Trauma or Limping patients will be referred to orthopaedics, day care units or accident and emergency.
- Remember that trauma is common in young children and other pathology can be missed. It is important to consider if the clinical assessment is in keeping with the trauma. If in doubt, refer.
- The child with suspected inflammatory disease should be referred asap to paediatric rheumatology - Do not wait for the results of investigations - they may be normal anyway.
- The presence of red flags warrants referral asap - likely general paediatrics.
- Concern about normal variants warrants referral - likely paediatric orthopaedics.
- Pain that is not explained, limp that is not resolving, systemic upset or regression of motor milestones - all warrant referral - either general paediatrics or paediatric rheumatology.
- Delay in walking, gait abnormalities, any suggestion of weakness, ‘coca-cola’ like coloured urine – warrants an immediate blood test for creatine kinase (CK), followed by a referral - either general paediatrics or paediatric neurology. Do not delay a CK test; if unable to do in general practice then refer the child to the local paediatric day unit for the blood test.
- Blood tests can be done in the paediatric day unit - do not traumatise the child (or yourself !) if you are not experienced in taking blood from children.
Same day referrals are important to consider
- Bone or joint pain or back pain and presence of red flags (fever, systemic upset, night pain, weight loss, pallor, bruising).
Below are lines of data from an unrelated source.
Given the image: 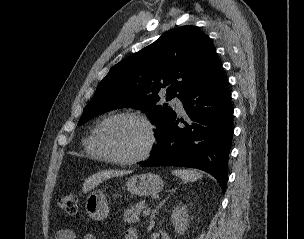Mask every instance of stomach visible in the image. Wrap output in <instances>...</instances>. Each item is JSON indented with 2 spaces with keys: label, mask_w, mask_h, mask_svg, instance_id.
Instances as JSON below:
<instances>
[{
  "label": "stomach",
  "mask_w": 304,
  "mask_h": 239,
  "mask_svg": "<svg viewBox=\"0 0 304 239\" xmlns=\"http://www.w3.org/2000/svg\"><path fill=\"white\" fill-rule=\"evenodd\" d=\"M127 190L134 195L149 196L160 192L163 180L153 173L134 175L126 181ZM87 214L94 220H103L109 214V206L105 195L100 190L91 192L86 198Z\"/></svg>",
  "instance_id": "1"
}]
</instances>
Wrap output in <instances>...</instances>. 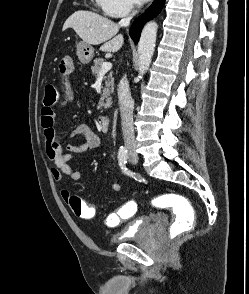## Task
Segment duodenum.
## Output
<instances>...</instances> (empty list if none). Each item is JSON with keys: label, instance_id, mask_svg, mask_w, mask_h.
I'll return each instance as SVG.
<instances>
[{"label": "duodenum", "instance_id": "410a0bca", "mask_svg": "<svg viewBox=\"0 0 249 294\" xmlns=\"http://www.w3.org/2000/svg\"><path fill=\"white\" fill-rule=\"evenodd\" d=\"M97 129L102 132H107L110 129V119L105 115L97 116L95 119Z\"/></svg>", "mask_w": 249, "mask_h": 294}]
</instances>
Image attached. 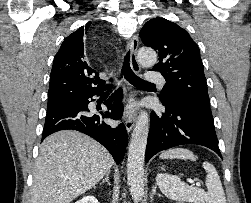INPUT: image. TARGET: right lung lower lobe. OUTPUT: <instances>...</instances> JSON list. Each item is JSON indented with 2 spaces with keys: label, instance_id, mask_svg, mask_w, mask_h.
Segmentation results:
<instances>
[{
  "label": "right lung lower lobe",
  "instance_id": "1",
  "mask_svg": "<svg viewBox=\"0 0 251 203\" xmlns=\"http://www.w3.org/2000/svg\"><path fill=\"white\" fill-rule=\"evenodd\" d=\"M104 90L90 92L73 103L47 111L42 140L60 130H77L101 143L119 164L128 143L127 131L124 124L112 127L104 119H121L122 89L116 90L105 102L108 111H92L88 108V99L103 94Z\"/></svg>",
  "mask_w": 251,
  "mask_h": 203
}]
</instances>
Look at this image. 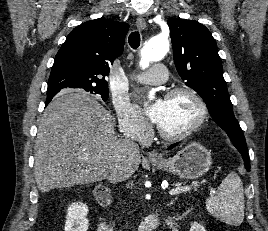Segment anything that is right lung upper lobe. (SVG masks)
I'll return each mask as SVG.
<instances>
[{
  "mask_svg": "<svg viewBox=\"0 0 268 231\" xmlns=\"http://www.w3.org/2000/svg\"><path fill=\"white\" fill-rule=\"evenodd\" d=\"M129 25L110 19L87 21L71 31L58 51L48 89L108 88L113 61L122 54ZM57 93H47L46 103Z\"/></svg>",
  "mask_w": 268,
  "mask_h": 231,
  "instance_id": "right-lung-upper-lobe-1",
  "label": "right lung upper lobe"
}]
</instances>
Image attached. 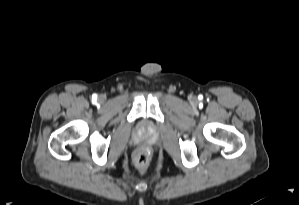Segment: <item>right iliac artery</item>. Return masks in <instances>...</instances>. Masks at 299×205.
Returning <instances> with one entry per match:
<instances>
[{
    "instance_id": "right-iliac-artery-1",
    "label": "right iliac artery",
    "mask_w": 299,
    "mask_h": 205,
    "mask_svg": "<svg viewBox=\"0 0 299 205\" xmlns=\"http://www.w3.org/2000/svg\"><path fill=\"white\" fill-rule=\"evenodd\" d=\"M92 98H93V100H96V99H97V96H96V95H93Z\"/></svg>"
}]
</instances>
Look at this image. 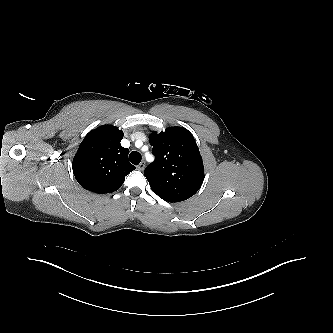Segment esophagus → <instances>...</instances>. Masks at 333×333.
<instances>
[{
  "instance_id": "obj_1",
  "label": "esophagus",
  "mask_w": 333,
  "mask_h": 333,
  "mask_svg": "<svg viewBox=\"0 0 333 333\" xmlns=\"http://www.w3.org/2000/svg\"><path fill=\"white\" fill-rule=\"evenodd\" d=\"M144 168H145V162H141L140 164H138V166H137V169L138 170H144Z\"/></svg>"
}]
</instances>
- Non-weight bearing / acute limp.
- Painful scoliosis.
- Concerns about non-accidental injury.
Referral to paediatric rheumatology is warranted in the context of:
- suspicion of inflammatory disease (joint or muscle) - swollen or stiff joints, muscle pain or weakness.
- suspicion of multisystem disease (e.g., rash suggestive of vasculitis, Raynaud's, uveitis, fever of no apparent cause).
- limp that is not resolving, clumsy child, back pain, limb pain, joint pain that is not resolving.
- school avoidance due to musculoskeletal pain.
Referral to paediatric orthopaedics or orthopaedics is warranted in the context of:
- Suspicion of bone or joint infection.
- Limb pain that is not resolving.
- Mechanical knee problems , 'Sport' injuries that are not resolving.
- Scoliosis, Joint or limb deformities, Painful flat feet, Bow legs or Knock knees that are not normal variants.
Referral to physiotherapy is common in children with established musculoskeletal disease. For children with rheumatic disease such as inflammatory arthritis, the management is multidisciplinary and the physiotherapist will work to optimise joint range of movement, muscle strength and function alongside medical treatments. Referral to physiotherapy is also useful with concerns about normal variants, anterior knee pain, chronic pain or functional problems (e.g., clumsy).